-- Begin Reading text --
2. The dresser apparatus of claim 1 wherein the means for movably mounting the dresser member comprises a dresser slide slidably mounted on the arm.
3. The dresser apparatus of claim 2 wherein the dresser slide includes a drive nut and said drive mechanism includes a drive screw rotatably mounted on the arm for rotating relative to the drive nut to translate the dresser slide on the arm.
4. The dresser apparatus of claim 3 wherein the drive screw includes a worm wheel and the second motor means drives a worm gear in mesh with the worm wheel to rotate the drive screw.
5. The dresser apparatus of claim 1 wherein the first motor means is controlled by the computer control means in accordance with the stored dresser program that is correlated with workparts to be ground by the grinding wheel to automatically adjust the degree of pivoting of the arm to successively dress the same or different grinding wheels with working surfaces having different curvatures.
6. The dresser apparatus of claim 1 wherein the first motor means and second motor means are each an electrical motor.
7. The dresser apparatus of claim 1 where the dresser holder arm is pivotably mounted by first and second spherical bearings, said nested first shaft and second output shaft extending through a diametral bore in one of said first and second bearings with the first shaft drivingly connected to the arm and with the second shaft rotatably mounted on the arm.
8. The dresser apparatus of claim 7 wherein the first motor means and second motor means are mounted one above the other in coaxial alignment, the lower of the first motor means and second motor means being disposed inside a tubular portion of the respective first output shaft or second shaft of the first motor means or second motor means thereabove.
-- End Reading text --
-- Begin Items --
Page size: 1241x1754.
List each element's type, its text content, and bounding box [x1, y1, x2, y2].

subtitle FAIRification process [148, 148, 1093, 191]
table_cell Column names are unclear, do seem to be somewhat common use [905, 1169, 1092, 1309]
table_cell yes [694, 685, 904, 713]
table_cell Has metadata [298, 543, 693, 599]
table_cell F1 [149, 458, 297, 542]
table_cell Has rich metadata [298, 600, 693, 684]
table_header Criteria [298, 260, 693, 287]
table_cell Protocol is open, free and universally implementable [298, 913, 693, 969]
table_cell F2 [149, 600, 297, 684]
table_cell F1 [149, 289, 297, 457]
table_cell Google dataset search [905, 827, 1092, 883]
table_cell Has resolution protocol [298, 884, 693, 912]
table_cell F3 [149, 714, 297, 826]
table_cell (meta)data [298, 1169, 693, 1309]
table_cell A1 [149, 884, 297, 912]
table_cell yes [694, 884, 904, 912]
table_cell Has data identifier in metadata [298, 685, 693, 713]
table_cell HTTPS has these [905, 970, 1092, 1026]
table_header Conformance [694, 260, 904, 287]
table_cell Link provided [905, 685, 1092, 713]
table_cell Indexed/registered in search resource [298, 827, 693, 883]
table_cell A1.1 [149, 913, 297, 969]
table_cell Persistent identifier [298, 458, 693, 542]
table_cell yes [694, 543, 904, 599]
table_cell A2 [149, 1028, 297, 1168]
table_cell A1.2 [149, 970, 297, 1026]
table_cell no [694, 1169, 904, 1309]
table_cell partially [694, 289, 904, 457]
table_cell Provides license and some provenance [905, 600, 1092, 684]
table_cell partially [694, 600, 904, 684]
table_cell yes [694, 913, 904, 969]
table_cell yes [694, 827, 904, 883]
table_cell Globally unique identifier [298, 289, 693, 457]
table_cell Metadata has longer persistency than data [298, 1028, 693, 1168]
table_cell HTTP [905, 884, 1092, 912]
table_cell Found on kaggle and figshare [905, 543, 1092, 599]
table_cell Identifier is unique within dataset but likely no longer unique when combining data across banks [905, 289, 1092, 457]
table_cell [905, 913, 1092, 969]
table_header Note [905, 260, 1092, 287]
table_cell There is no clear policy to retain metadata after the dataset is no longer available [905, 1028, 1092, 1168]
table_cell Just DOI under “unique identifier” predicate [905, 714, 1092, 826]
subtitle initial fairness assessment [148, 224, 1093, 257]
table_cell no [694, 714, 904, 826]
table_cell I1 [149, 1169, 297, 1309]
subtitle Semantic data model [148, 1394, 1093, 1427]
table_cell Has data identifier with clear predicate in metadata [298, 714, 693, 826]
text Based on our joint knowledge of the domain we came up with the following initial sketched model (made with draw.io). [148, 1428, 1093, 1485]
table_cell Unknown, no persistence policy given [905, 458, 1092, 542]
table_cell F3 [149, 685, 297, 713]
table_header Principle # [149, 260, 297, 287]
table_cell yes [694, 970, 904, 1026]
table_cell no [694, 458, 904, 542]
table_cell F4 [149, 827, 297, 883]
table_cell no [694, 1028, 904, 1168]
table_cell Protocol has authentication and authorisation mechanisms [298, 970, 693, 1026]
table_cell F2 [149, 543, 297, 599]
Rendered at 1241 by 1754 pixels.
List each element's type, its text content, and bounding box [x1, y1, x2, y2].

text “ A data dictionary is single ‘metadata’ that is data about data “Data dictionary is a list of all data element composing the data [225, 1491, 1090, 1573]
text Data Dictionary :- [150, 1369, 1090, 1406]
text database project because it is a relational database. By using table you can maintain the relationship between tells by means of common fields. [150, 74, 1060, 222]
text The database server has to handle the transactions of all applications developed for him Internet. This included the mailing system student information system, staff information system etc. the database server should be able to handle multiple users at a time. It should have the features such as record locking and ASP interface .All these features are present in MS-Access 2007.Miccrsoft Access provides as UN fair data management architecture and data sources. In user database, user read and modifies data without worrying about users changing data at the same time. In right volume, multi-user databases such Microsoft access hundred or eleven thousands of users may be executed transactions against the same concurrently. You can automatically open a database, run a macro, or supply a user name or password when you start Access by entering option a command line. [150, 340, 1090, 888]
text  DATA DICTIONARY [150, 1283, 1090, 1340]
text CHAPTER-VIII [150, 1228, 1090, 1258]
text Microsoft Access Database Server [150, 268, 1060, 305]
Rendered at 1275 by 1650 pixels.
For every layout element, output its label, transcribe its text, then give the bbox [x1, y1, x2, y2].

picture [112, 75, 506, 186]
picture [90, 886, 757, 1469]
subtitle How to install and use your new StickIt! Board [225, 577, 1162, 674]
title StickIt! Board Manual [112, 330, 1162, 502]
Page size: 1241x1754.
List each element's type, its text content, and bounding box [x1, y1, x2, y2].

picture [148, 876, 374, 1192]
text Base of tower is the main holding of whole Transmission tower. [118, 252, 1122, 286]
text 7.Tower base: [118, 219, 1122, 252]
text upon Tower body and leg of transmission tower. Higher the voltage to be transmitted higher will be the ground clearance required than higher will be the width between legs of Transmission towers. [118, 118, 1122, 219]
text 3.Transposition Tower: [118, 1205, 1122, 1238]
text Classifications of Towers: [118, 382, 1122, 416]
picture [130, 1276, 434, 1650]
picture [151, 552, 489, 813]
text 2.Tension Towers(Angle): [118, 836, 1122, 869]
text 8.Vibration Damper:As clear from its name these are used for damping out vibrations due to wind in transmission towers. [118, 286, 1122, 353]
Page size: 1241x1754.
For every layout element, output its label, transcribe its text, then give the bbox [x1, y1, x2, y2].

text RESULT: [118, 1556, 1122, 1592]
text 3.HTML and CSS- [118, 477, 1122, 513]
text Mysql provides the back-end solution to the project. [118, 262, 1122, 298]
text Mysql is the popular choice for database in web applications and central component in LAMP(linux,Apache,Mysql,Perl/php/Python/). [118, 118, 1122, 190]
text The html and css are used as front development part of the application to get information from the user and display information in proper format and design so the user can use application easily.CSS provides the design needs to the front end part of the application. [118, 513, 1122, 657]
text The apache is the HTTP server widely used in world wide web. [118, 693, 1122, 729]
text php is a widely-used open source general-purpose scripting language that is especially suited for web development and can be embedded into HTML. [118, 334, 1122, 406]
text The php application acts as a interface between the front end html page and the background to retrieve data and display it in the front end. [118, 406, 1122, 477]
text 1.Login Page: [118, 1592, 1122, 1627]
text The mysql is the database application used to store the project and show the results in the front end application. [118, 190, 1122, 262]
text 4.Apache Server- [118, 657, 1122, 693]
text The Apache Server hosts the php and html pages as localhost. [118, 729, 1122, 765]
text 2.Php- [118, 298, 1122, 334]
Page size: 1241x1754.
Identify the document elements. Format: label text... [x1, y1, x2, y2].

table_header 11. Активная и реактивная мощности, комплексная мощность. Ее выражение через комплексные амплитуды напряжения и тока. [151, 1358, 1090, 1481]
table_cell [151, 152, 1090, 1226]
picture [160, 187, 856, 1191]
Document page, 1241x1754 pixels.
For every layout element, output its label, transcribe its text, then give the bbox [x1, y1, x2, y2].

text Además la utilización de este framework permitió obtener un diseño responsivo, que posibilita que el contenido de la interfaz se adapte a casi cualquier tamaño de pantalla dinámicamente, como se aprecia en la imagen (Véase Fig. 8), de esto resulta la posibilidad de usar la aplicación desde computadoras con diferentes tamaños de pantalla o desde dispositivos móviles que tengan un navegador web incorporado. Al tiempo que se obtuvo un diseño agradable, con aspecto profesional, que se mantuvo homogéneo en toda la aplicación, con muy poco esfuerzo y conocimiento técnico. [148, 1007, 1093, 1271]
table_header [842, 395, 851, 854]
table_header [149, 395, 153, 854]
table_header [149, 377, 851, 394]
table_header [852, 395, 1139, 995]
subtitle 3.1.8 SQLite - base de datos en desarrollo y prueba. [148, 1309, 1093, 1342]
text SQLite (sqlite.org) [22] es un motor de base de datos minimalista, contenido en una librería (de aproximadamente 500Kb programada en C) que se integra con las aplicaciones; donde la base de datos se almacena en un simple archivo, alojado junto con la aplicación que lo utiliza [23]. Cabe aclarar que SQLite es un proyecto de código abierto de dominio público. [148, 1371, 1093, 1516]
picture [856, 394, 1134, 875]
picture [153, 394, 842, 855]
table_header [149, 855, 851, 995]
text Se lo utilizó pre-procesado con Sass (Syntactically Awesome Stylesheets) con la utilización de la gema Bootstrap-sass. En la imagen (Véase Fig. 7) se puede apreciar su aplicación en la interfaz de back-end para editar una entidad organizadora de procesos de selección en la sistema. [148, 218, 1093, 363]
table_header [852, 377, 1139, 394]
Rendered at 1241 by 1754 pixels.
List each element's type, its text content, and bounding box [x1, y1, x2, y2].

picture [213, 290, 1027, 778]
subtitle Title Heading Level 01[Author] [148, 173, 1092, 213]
-- End Items --
- **Written problem A**: Please rename "spherical bearings" to "ball bearings" while reproducing the dresser claims between "6. The dresser" and "rotatably mounted on the arm.", inclusive.
- **Written problem B**: In one to three sentences, explain why, according to the dresser claims, the first motor means automatically adjusts the degree of pivoting of the arm.
- **Written problem C**: In claim 4 of the dresser claims, what does the second motor means drive?

- **Full output A**:
6. The dresser apparatus of claim 1 wherein the first motor means and second motor means are each an electrical motor.
7. The dresser apparatus of claim 1 where the dresser holder arm is pivotably mounted by first and second ball bearings, said nested first shaft and second output shaft extending through a diametral bore in one of said first and second bearings with the first shaft drivingly connected to the arm and with the second shaft rotatably mounted on the arm.

- **Full output B**: The first motor means follows the stored dresser program, which is correlated with the workparts to be ground. Adjusting the pivoting lets the apparatus dress the same or different grinding wheels in succession with working surfaces of different curvatures.

- **Full output C**: A worm gear in mesh with the worm wheel, which rotates the drive screw.